We arrived back home from Hull the other week safe and sound and ever-so-slightly knackered. Or at least I was. Knackered, that is. Clare, Lily and Optimus were just safe and sound. As I mentioned previously, we went to Hull to collect a pram that can change into a pushchair and that’s why we call it Optimus Pram. Or, at least, that’s why I do.
I was a student at Hull University between 1990-1993, so returning to my old stomping ground for the first time in a long time was always going to be weird. Over the years I’ve carefully maintained a massive stockpile of rose-tinted recollections associated with the place. I suppose that’s something that most people who went to college do, with the possible exception of graduates from Sarajevo Poly.

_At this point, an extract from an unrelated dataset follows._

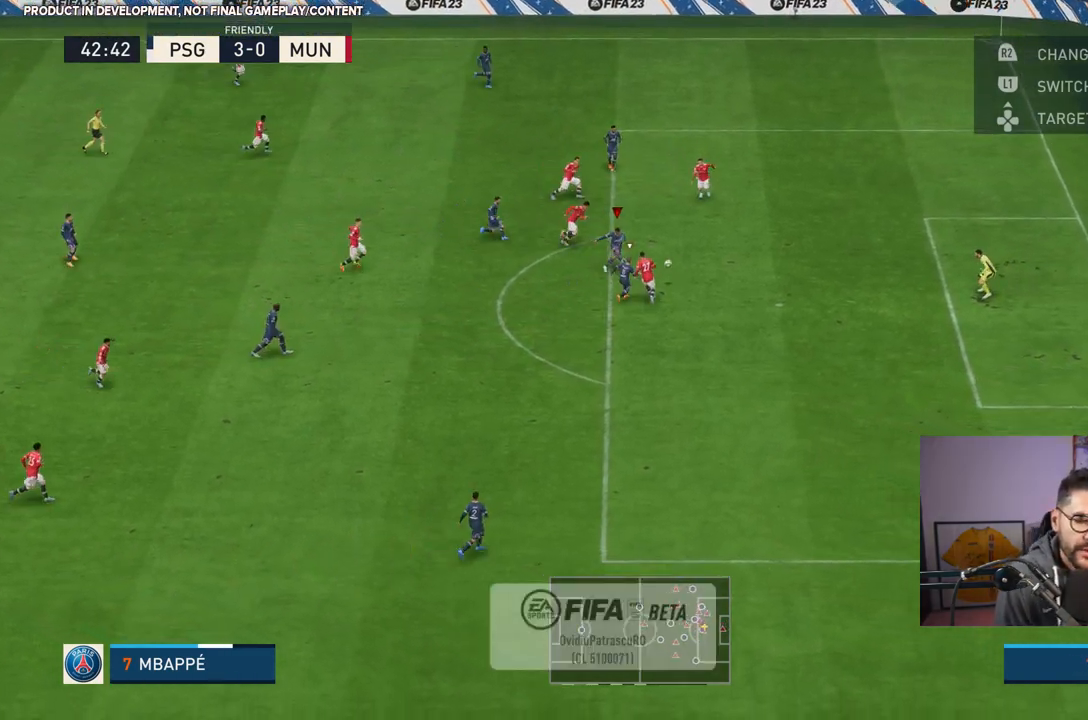
{"dt_ms": 500, "buttons": ["R1"], "left_stick": "down-right", "right_stick": "center", "events": [[367, "R1", "down"], [367, "R2", "down"], [500, "R2", "up"]]}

Still, Hull was where I met some of my closest and most trusted friends. In that respect I’ll always have a lot to thank it for. During those three years there were good times, bad times and some extremely batshit crazy times. This was, after all, the place where I was interviewed on a local radio news programme after fleeing for my life from an exploding aerosol factory. It was where I spent every Sunday afternoon at a workingman’s club that offered a regular line-up of bingo, live yodelling and striptease. It was where I shared a house with three friends and a 6-foot tall mechanical bear. It’s a place that’s hard-wired into my history and has helped make me the person I am today. In that respect, then, it probably has a lot to answer for.
As Clare, Lily and I approached Hull the other week and I caught my first, still-breathtaking glimpse of that ridiculously long suspension bridge spanning the Humber Estuary, I found myself thinking of all those other times I did this journey, back when my Dad did the driving and I just struggled with directions. My dad passed away in 1995, and now – years later – it was my turn to be the responsible adult sitting behind the wheel. I mused on the way that life has a funny way of throwing up such ironies, until I remembered that I still struggle with directions.
After picking up the pram from Hessle, we made our way towards the city centre. As I’d expected, things had changed in the way that things invariably do. Having lived in Birmingham for most of my life I know that modern British city centres are more than a wee bit partial to extensive plaster surgery. Hull, it seems, was no exception. The change in the retail landscape was the first thing I noticed: the Jacksons chain of regional supermarkets had all turned into Sainsbury’s Locals, the Armadillo comic shop was now a coffee shop and the sight of the massive new St Stephen’s Shopping Centre (next to the revamped Paragon railway station) caused my eyes to do a reasonable impersonation of Marty Feldman’s. Hull’s been hit hard by High Street homogenisation, I alliterated wistfully to myself.
This feeling swiftly passed as we swiftly passed the neighbouring LA’s nightclub. From the outside, at least, it looked exactly the same as I remembered it from 18 years’ ago. This was quite an achievement, as back then it looked rather dated.
“Plus ça change, plus c’est la même chose,” as they say in South Yorkshire.